At that, Morgan dropped her coffee cup. I watched the eggshell-thin china fall like a time-lapse sequence in the movies, watched it slowly hit the kitchen table, bounce and crash to the kitchen floor.

“Thanks,” I said. “That was part of the set your Grandma Laurie and I got for our wedding.”

“I’ll glue it, for God’s sake! See?” She held up two pieces. “It’s just the handle and a little chip. I’ll get some glue, for God’s sake.”

I settled into a blue funk after she went out of the door. Angels! How about vampires and ghosts, werewolves and witches? What the hell hope was there for these kids?

The argument wasn’t over. Just postponed until that night when I lit into her again.

“Didn’t I absolutely prohibit driving with Sammy? No... sixteen-year-old... drivers!”

“I had my angel with me. We were safe, Daniel.”

I never broke Morgan from calling me by my first name, but since she moved in it was a better alternative to her calling me Gramps.

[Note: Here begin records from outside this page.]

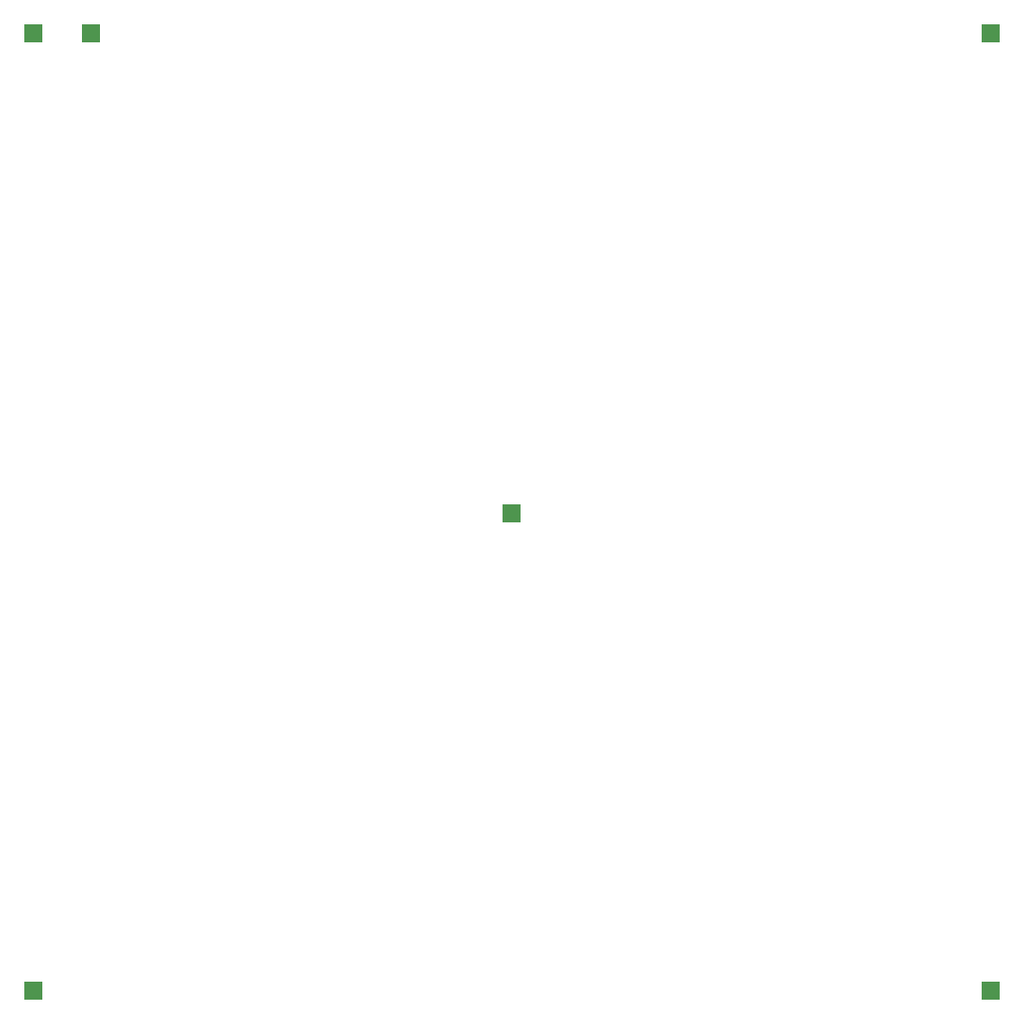
<source format=gbr>
%TF.GenerationSoftware,KiCad,Pcbnew,6.0.2+dfsg-1*%
%TF.CreationDate,2023-08-18T14:15:48-04:00*%
%TF.ProjectId,t-driver,742d6472-6976-4657-922e-6b696361645f,rev?*%
%TF.SameCoordinates,Original*%
%TF.FileFunction,Soldermask,Top*%
%TF.FilePolarity,Negative*%
%FSLAX46Y46*%
G04 Gerber Fmt 4.6, Leading zero omitted, Abs format (unit mm)*
G04 Created by KiCad (PCBNEW 6.0.2+dfsg-1) date 2023-08-18 14:15:48*
%MOMM*%
%LPD*%
G01*
G04 APERTURE LIST*
%ADD10R,1.700000X1.700000*%
G04 APERTURE END LIST*
D10*
%TO.C,*%
X160000000Y-150000000D03*
%TD*%
%TO.C,J1*%
X70000000Y-60000000D03*
%TD*%
%TO.C,*%
X114960400Y-105174200D03*
%TD*%
%TO.C,J3*%
X160000000Y-60000000D03*
%TD*%
%TO.C,J2*%
X75438000Y-59994800D03*
%TD*%
%TO.C,*%
X70000000Y-150000000D03*
%TD*%
M02*

</source>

Her father had divorced Morgan’s mother. She had no one else. I was her angel.

“Okay, tell me about this angel thing.” Resignation kicked in. “You never went to church. Is it something kids are reading this year?”

“Don’t have to be a churchgoer. He just appeared when Mom died. The day after her funeral. Sometimes he’s there, not always, but I know he’s nearby. I guess angels have other things to do beside watch over people all the time. Errands to run maybe.”

“Morgan, the world is hard and unjust and not very responsive to spiritual foolishness.” I kept my voice even and reasonable. We had to establish a basis for living together, and irrational superstition wasn’t going to hack it, even in Iowa City.

“I don’t ask you to believe. I never told you to think like me. I know you don’t like my clothes and slang and music, but why can’t you just give me the benefit of the doubt?”

“It’s not doubt. It’s a plea for healthy thinking.”

“You didn’t even thank Jacques.”

“Who the hell is Jacques?” This was getting on my nerves.

“My....” I knew she wanted to say angel, but I interrupted.

“Wait a minute. Thank Jacques?”

“For mending your precious coffee cup.” She pointed to the cup in the dish rack. I got up and retrieved the Haviland Limoges china. There were no breaks or chips, no glue, no imperfection. It was as pristine as the day Laurie and I unwrapped it forty years earlier.

“I’ll be in my room if you want me,” she said. At the door, she turned. “I’m sure Jacques will appreciate it if you say thank you to him. Maybe he has a co-worker angel who can spare a few minutes to look in on you.”